SEITENTEXT:
--
Es gibt in der Region wenig vergleichbare Standorte mit so großer Historie wie den Potsdamer Telegrafenberg – Wetter, Klima, Erdforschung, Astrophysik – das Gelände ist nach seinem wohl berühmtesten Wissenschaftler Albert Einstein benannt. Worin sehen Sie Vor- und Nachteile ihres Standortes?

Von großem Vorteil hier auf dem Telegrafenberg sind für uns historisch gewachsene Wurzeln. Dies gilt für das GFZ beispielsweise für den Bereich Geodäsie sowie für die Erdbebenforschung. So war der hier 1909 ermittelte Schwerewert für gut sechs Jahrzehnte weltweit Referenzwert, so wurde am Telegrafenberg weltweit erstmalig die Fernaufzeichnung eines Erdbebens realisiert: 1889 gelang es Ernst von Rebeur-Paschwitz, ein Erdbeben, das in Japan stattgefunden hat, hier in Deutschland zu dokumentieren. Aus dem Blickwinkel der Geowissenschaften haben also die Geodäsie und die Erdbebenforschung ihre zentralen Wurzeln auf dem Telegrafenberg. Und dies gilt in ähnlicher Weise für die Astrophysik wie auch für die Meteorologie. Damit besteht die Chance, dass wir dort, wo es sinnvoll ist, sehr eng zusammen arbeiten, z.B. mit dem PIK, dem Potsdam Institut für Klimafolgenforschung, oder dem AIP, dem Leibniz-Institut für Astrophysik Potsdam, oder auch dem Deutschen Wetterdienst, insbesondere aber mit dem Alfred-Wegener-Institut, das hier in Potsdam eine Außenstelle für die Permafrostforschung betreibt. In diese und viele weitere Kooperationen bringt das GFZ zahlreiche Daten und Erkenntnisse ein. Der Nachteil jedoch ist, dass der Telegrafenberg zwar wunderschön ist, dass wir aber aufgrund von Denkmalschutz sowie Naturschutz in unserer räumlichen Entwicklung begrenzt sind. Wir müssen also auf andere Standorte, wie demnächst dem Brauhausberg, ausweichen.
--
DATENSÄTZE:
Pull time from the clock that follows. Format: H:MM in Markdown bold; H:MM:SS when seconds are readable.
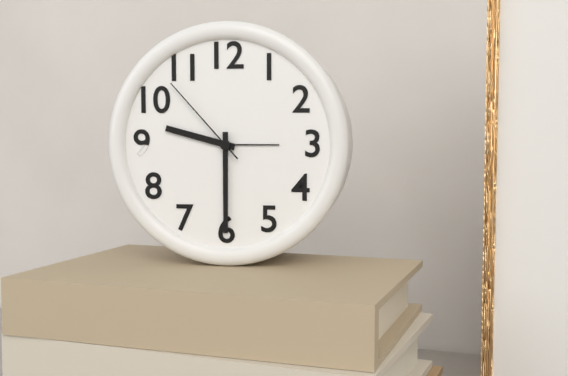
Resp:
**9:30:53**
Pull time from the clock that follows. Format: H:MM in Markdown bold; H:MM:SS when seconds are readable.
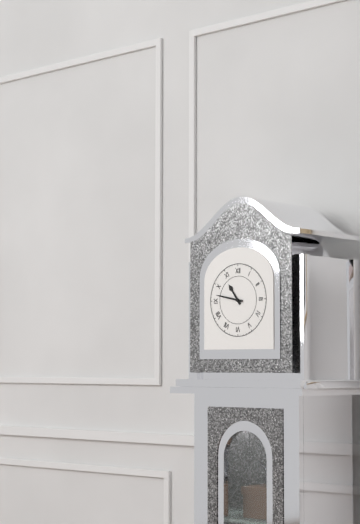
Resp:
**10:47**
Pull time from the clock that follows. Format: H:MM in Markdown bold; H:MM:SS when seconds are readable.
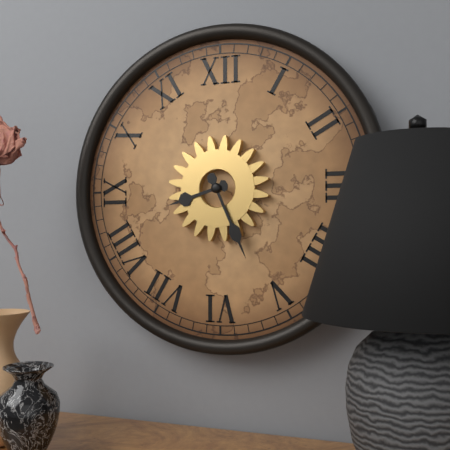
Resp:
**8:26**
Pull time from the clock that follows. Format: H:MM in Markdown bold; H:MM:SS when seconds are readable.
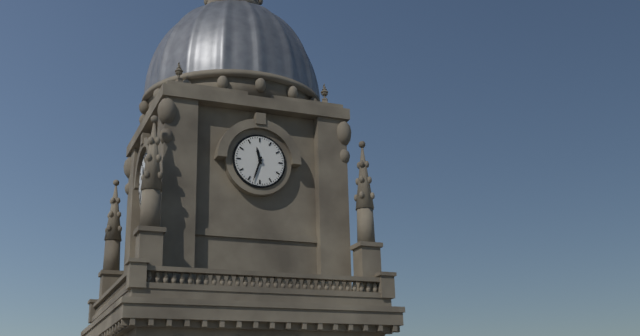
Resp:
**11:33**
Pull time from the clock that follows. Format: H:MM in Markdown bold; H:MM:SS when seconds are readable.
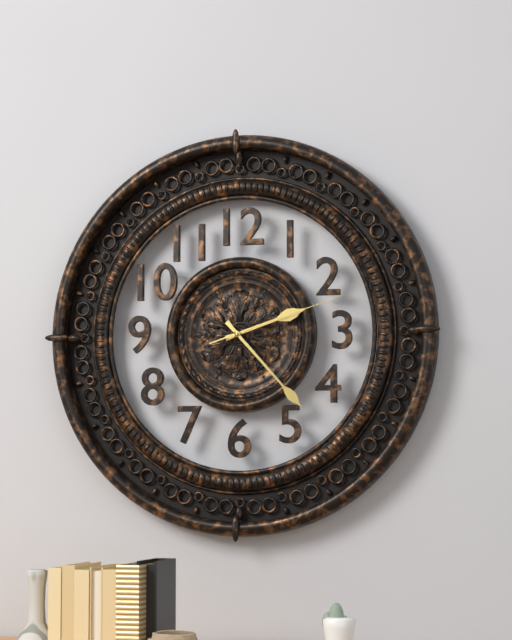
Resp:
**2:23:12**
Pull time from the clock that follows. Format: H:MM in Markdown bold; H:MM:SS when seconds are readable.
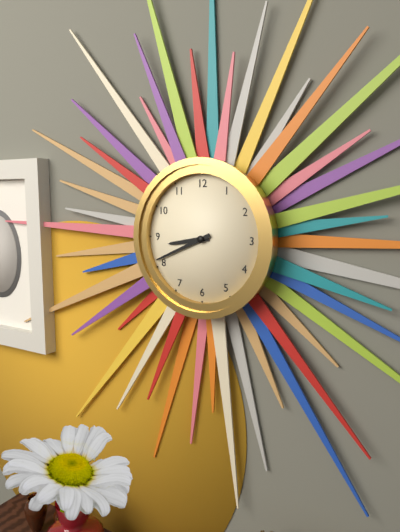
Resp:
**8:41**
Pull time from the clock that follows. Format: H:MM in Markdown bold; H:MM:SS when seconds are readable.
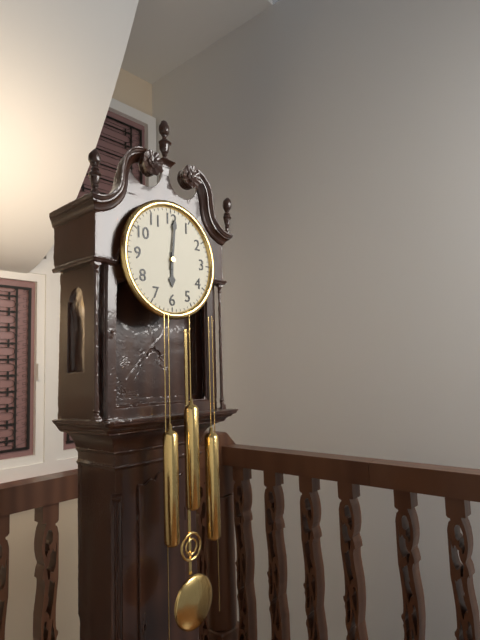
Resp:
**6:01**
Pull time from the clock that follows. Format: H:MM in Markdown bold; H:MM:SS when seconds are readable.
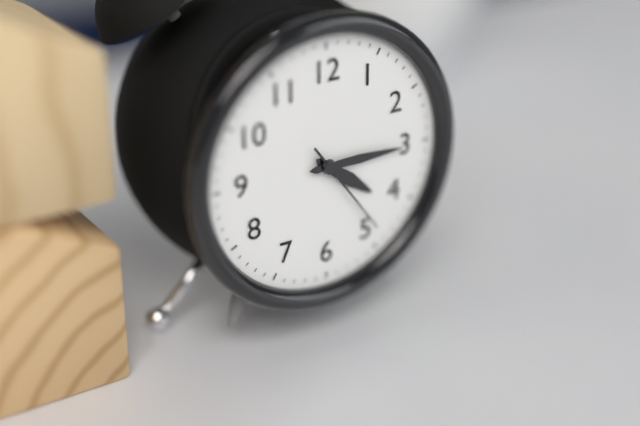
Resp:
**4:15:24**
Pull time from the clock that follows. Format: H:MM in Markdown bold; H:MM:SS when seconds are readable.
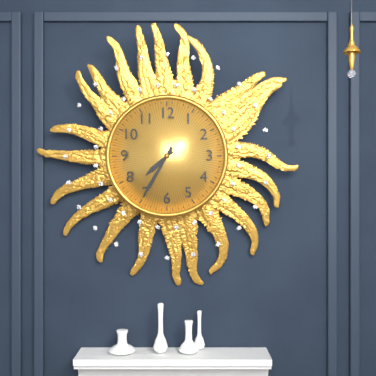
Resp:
**7:35**
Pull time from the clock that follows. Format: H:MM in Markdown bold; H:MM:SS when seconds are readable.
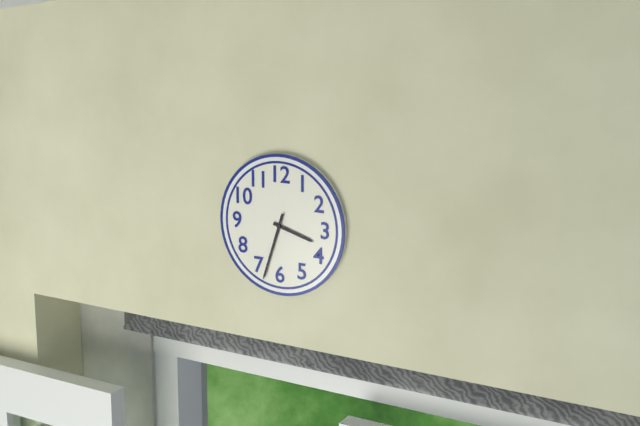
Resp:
**3:33**
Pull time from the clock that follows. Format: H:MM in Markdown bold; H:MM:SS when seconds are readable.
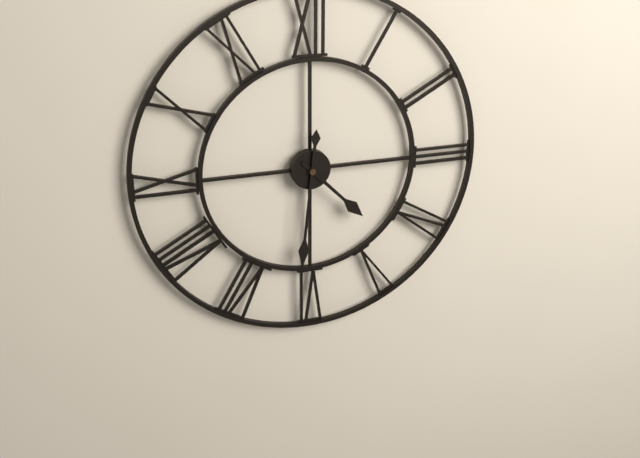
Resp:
**4:31**
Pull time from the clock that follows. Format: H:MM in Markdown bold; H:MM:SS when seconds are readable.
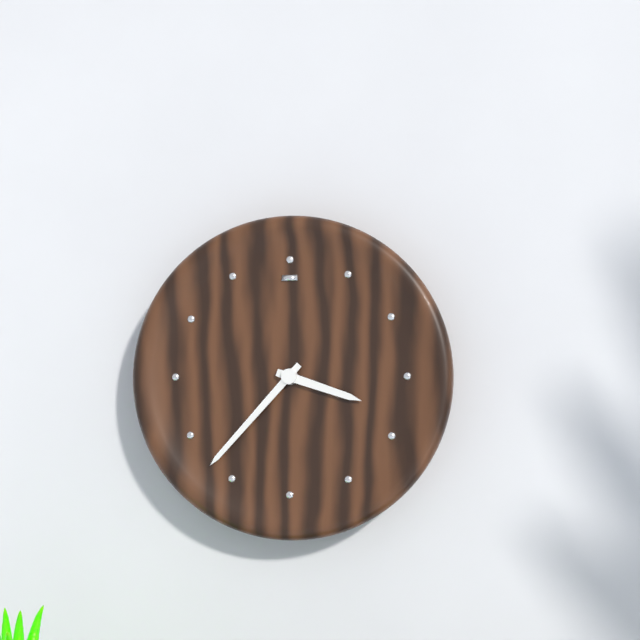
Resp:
**3:37**
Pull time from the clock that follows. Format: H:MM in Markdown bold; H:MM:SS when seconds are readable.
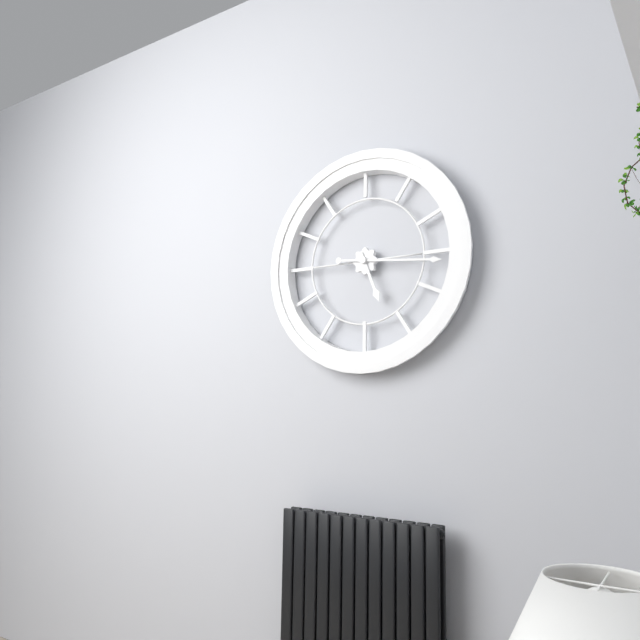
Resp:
**5:16**
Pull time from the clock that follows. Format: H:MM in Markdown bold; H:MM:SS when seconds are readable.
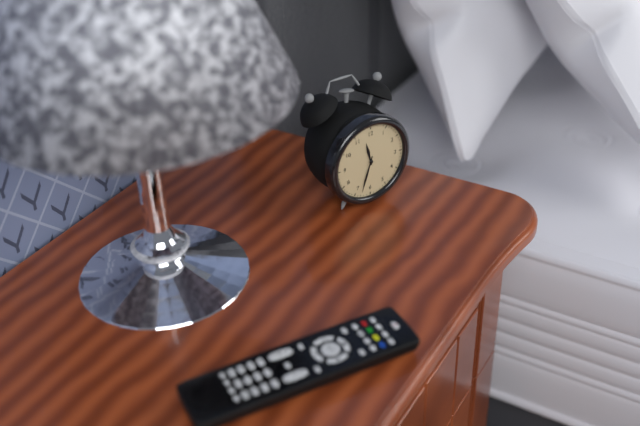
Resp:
**11:33**
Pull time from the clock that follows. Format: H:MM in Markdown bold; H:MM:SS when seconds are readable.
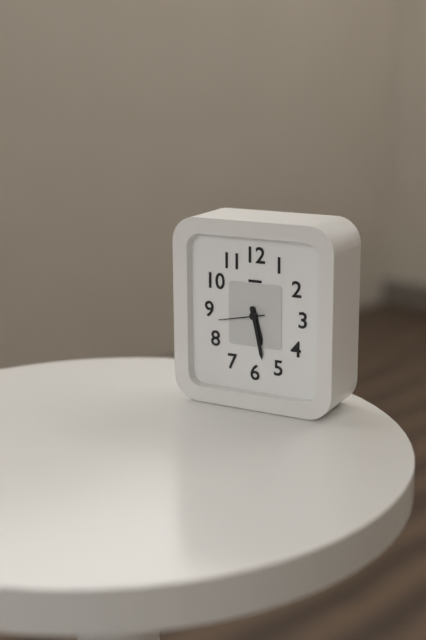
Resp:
**5:28**
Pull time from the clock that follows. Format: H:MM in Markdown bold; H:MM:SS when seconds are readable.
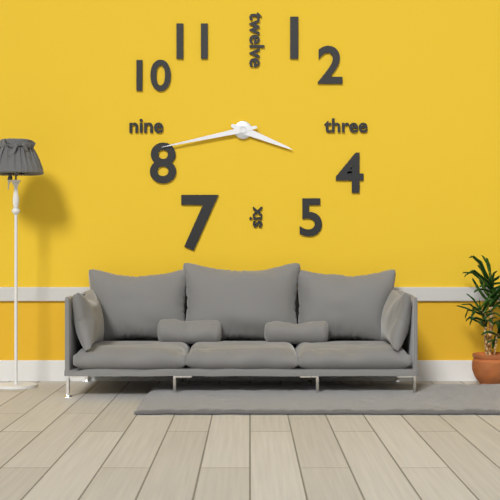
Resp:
**3:43**
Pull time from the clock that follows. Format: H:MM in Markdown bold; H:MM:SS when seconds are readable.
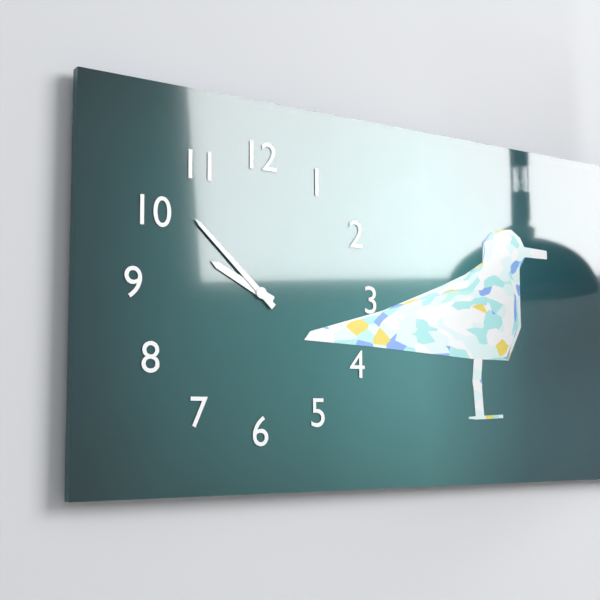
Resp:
**9:52**
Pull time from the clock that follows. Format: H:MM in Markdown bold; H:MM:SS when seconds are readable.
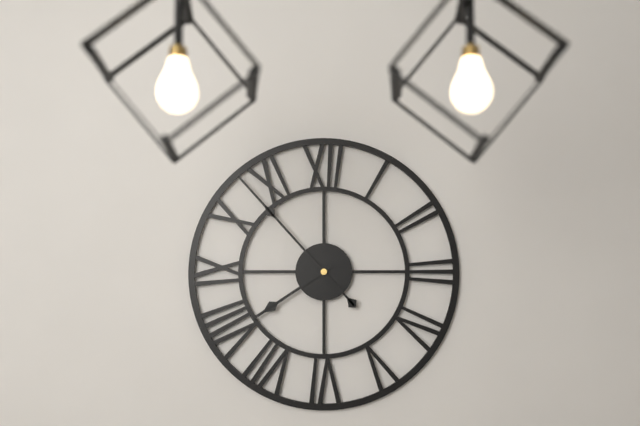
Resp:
**7:53**
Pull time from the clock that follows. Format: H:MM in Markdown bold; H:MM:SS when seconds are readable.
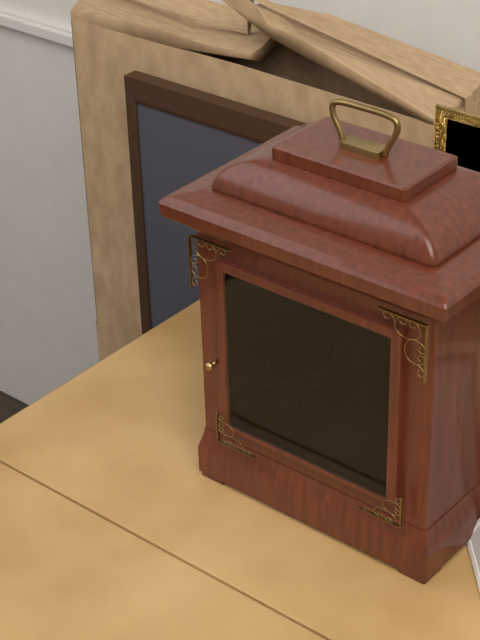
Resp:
**9:53**
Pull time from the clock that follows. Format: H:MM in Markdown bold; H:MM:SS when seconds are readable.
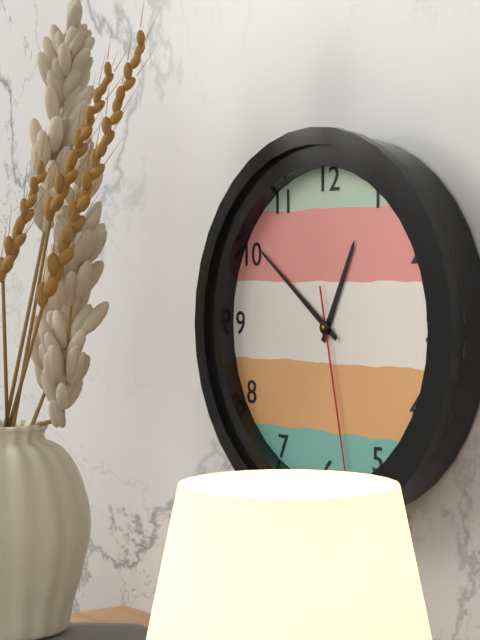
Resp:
**12:51:28**
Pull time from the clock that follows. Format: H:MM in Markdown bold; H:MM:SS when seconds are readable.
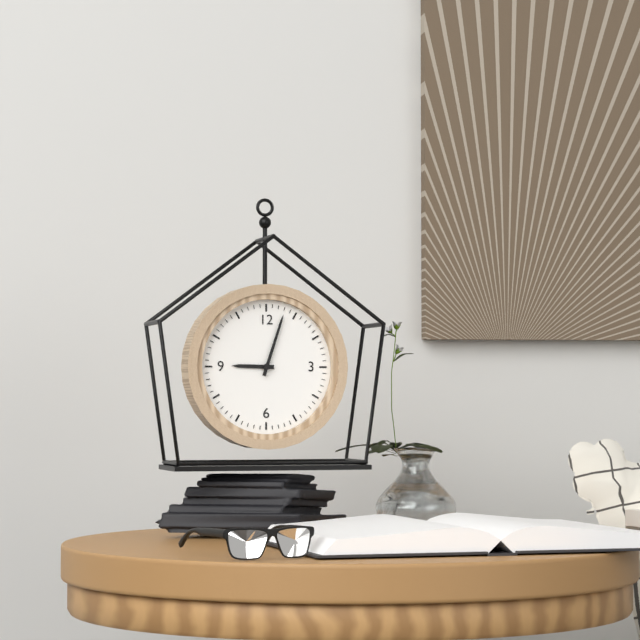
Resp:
**9:03**
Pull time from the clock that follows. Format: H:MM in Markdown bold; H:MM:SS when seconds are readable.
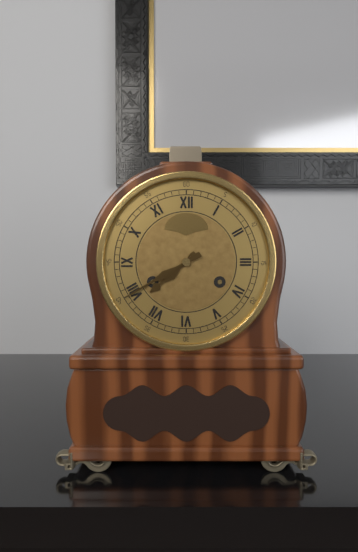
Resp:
**7:40**
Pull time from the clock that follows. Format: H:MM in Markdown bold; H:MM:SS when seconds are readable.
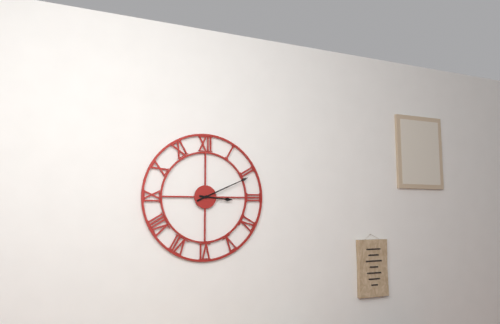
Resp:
**3:11**
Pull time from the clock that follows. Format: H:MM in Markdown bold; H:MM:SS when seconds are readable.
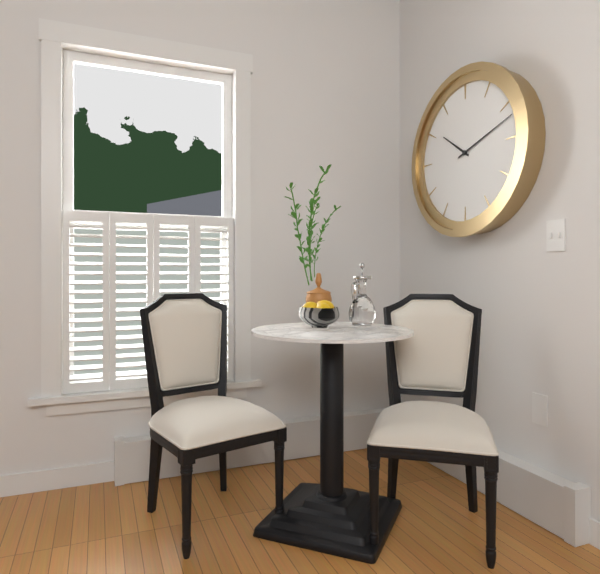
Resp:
**10:12**
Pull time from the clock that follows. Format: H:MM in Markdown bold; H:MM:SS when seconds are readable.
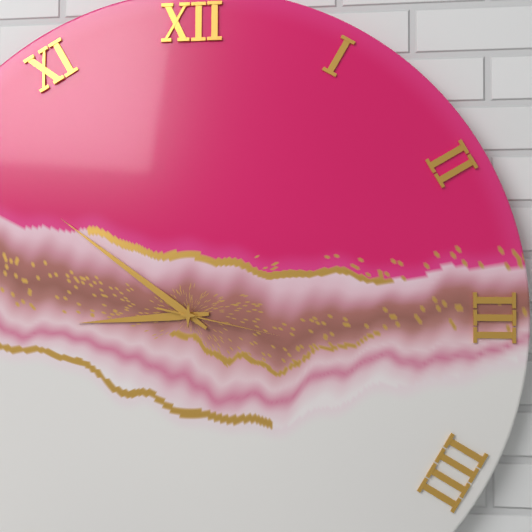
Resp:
--
DIE AUFGABE: Schreibe das Interview über den Potsdamer Telegrafenberg im Anschluss an seinen letzten Satz weiter. Die Einträge sind eigenständiges Material und gehören nicht zum Seitentext.

ANTWORT ZUR AUFGABE:
Was reizt Sie persönlich hier am Telegrafenberg, was veranlasst Sie zu bleiben?

Der Telegrafenberg ist eben nicht nur wunderschön, sondern genießt als naturwissenschaftlicher Campus international hohe Reputation. Insbesondere auch die Nähe zu Berlin bietet ideale Voraussetzungen für Wissenschaft, für Wissenschaftsmanagement und letztendlich auch für Politikberatung. Es gibt hier die Universitäten, konkret die drei Berliner und vor allem die Universität Potsdam als Partner von Geo.X (Eine Initiative der Universitäten und dem GFZ, die die Geowissenschaften mit den Ingenieur-, Natur-, Sozial-, Wirtschafts- und Geisteswissenschaften in den Forschungsschwerpunkten Naturgefahren und -risiken, Natürliche Ressourcen und Energierohstoffe sowie Menschliche Lebens- und Gestaltungsräume vernetzt).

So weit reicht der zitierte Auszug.